The platform supports granting specific users read-write access to `/var/run/docker.sock` within their JupyterLab containers. This enables container orchestration, Docker builds, and Docker Compose operations from within user environments.

**How to Grant Access**:

1. Log in as admin and navigate to Admin Panel (`https://localhost/jupyterhub/hub/admin`)
2. Click "Groups" in the navigation
3. Click on the `docker-privileged` group (automatically created at startup)
4. Add users who need docker.sock access to this group
5. Users must restart their server (Stop My Server -> Start My Server) for changes to take effect

**Technical Details**:

The `docker-privileged` group is a built-in protected group that cannot be permanently deleted. It is automatically created at JupyterHub startup and recreated before every container spawn if missing. A pre-spawn hook (`config/jupyterhub_config.py::pre_spawn_hook`) checks user group membership before spawning containers. Users in the `docker-privileged` group will have `/var/run/docker.sock` mounted with read-write permissions in their JupyterLab environment.

**Use Cases**:
- Building custom Docker images from within JupyterLab
- Running Docker Compose stacks for local development
- Container orchestration and management tasks
- Advanced DevOps workflows requiring Docker API access

<!-- EOF -->

_RECORDS SUPPLIED_.
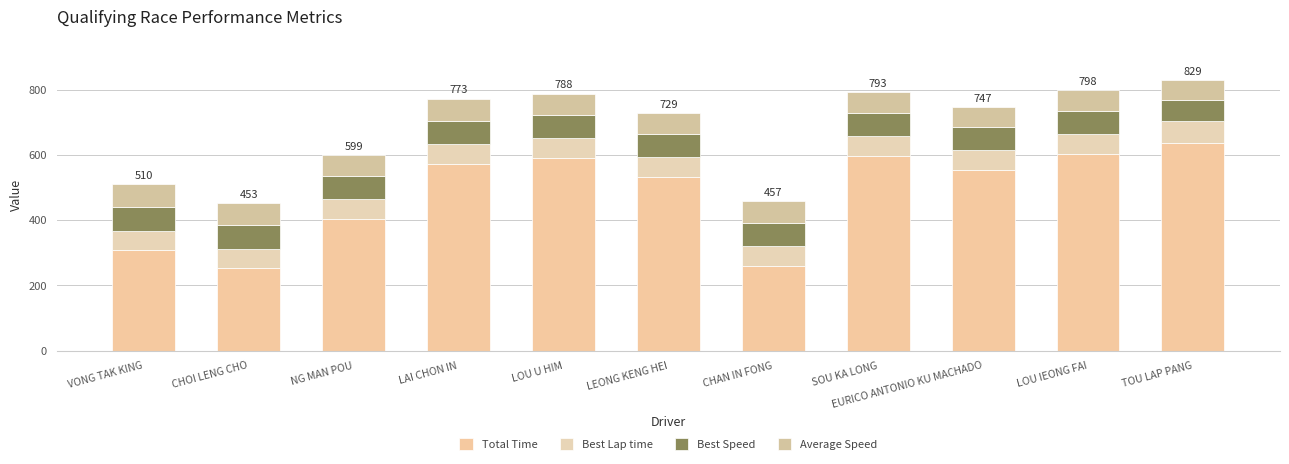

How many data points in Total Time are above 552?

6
...
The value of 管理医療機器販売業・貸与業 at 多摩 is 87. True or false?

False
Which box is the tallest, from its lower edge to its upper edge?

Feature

_WORK REQUEST 1_.
Translate the following sentence from the Docker socket access page into Spanish: "This enables container orchestration, Docker builds, and Docker Compose operations from within user environments."
_WORK REQUEST 2_.
Reproduce the Docker socket access page verbatim from "1. Log in as" up to and including "their JupyterLab environment.".
The records were drawn from a separate source and are unrelated to the Docker socket access page.

_WRITTEN ANSWER 1_.
Esto permite la orquestación de contenedores, las compilaciones de Docker y las operaciones de Docker Compose desde los entornos de usuario.

_WRITTEN ANSWER 2_.
1. Log in as admin and navigate to Admin Panel (`https://localhost/jupyterhub/hub/admin`)
2. Click "Groups" in the navigation
3. Click on the `docker-privileged` group (automatically created at startup)
4. Add users who need docker.sock access to this group
5. Users must restart their server (Stop My Server -> Start My Server) for changes to take effect

**Technical Details**:

The `docker-privileged` group is a built-in protected group that cannot be permanently deleted. It is automatically created at JupyterHub startup and recreated before every container spawn if missing. A pre-spawn hook (`config/jupyterhub_config.py::pre_spawn_hook`) checks user group membership before spawning containers. Users in the `docker-privileged` group will have `/var/run/docker.sock` mounted with read-write permissions in their JupyterLab environment.